The new service from Cox, named Home Networking, will include professional installation of either a $299 wired Ethernet network or a $349 wireless 802.11b Ethernet version, which includes the hardware and software to link up to four computers. There are promotional discounts varying from market to market to knock that price down.

Once the network is installed, customers pay $9.95 monthly for 24-hour technical support.

Trial panned out

The service evolved from the New England trial, which started out with 20,000 customers in Rhode Island and Connecticut and was later expanded to include the entire system. With the trial deemed a success, the MSO is now planning to launch the service in all 26 of its high-speed data markets by the end of 2003.

That process has already started — the home networking service recently debuted in Eureka, Calif., with rollouts in San Diego and Hampton Roads, Va., planned for December.

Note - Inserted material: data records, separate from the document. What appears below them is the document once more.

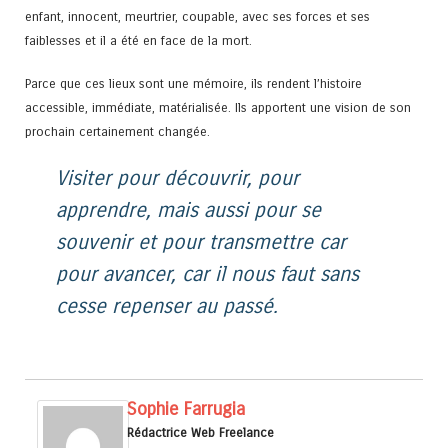
enfant, innocent, meurtrier, coupable, avec ses forces et ses
faiblesses et il a été en face de la mort.
Parce que ces lieux sont une mémoire, ils rendent l’histoire
accessible, immédiate, matérialisée. Ils apportent une vision de son
prochain certainement changée.
Visiter pour découvrir, pour
apprendre, mais aussi pour se
souvenir et pour transmettre car
pour avancer, car il nous faut sans
cesse repenser au passé.
Sophie Farrugia
Rédactrice Web Freelance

"Many U.S. homes now have more than one personal computer, and linking computers together remains a challenge for some consumers. Research indicates that more than half of current high-speed Internet customers have an interest in assistance with home networking," Cox senior vice president of strategy and development Dallas Clement said in a statement. "By offering affordable hardware and professional installation, we can help our customers share the speed of broadband and files among all of the computers in the house. For some customers, this can mean monthly savings if they've been paying for more than one Internet connection."

While the trial didn't produce any major problems requiring changes to the final product, Cox was somewhat surprised by the take rate among new versus existing customers and wired versus wireless gear, according to product development manager for high-speed Internet Mark Bell.

"There were no real big surprises, other than it was kind of interesting that we had a pretty even split between the number of sales of home networking to new customers and existing customers," Bell said.

He added that the split between wired and wireless sales was also pretty even. "That was kind of interesting."

As Cox continues the home networking rollout, it will be fortifying its customer service and technical support operations. But Bell said that effort would not be overly burdensome.

"We will be training most of our tier one reps to support home networking, but I don't think it is going to be any more strenuous than any new product," he said. "We did find in the trial that although we got calls, it wasn't as significant as we had anticipated, so that was a good sign."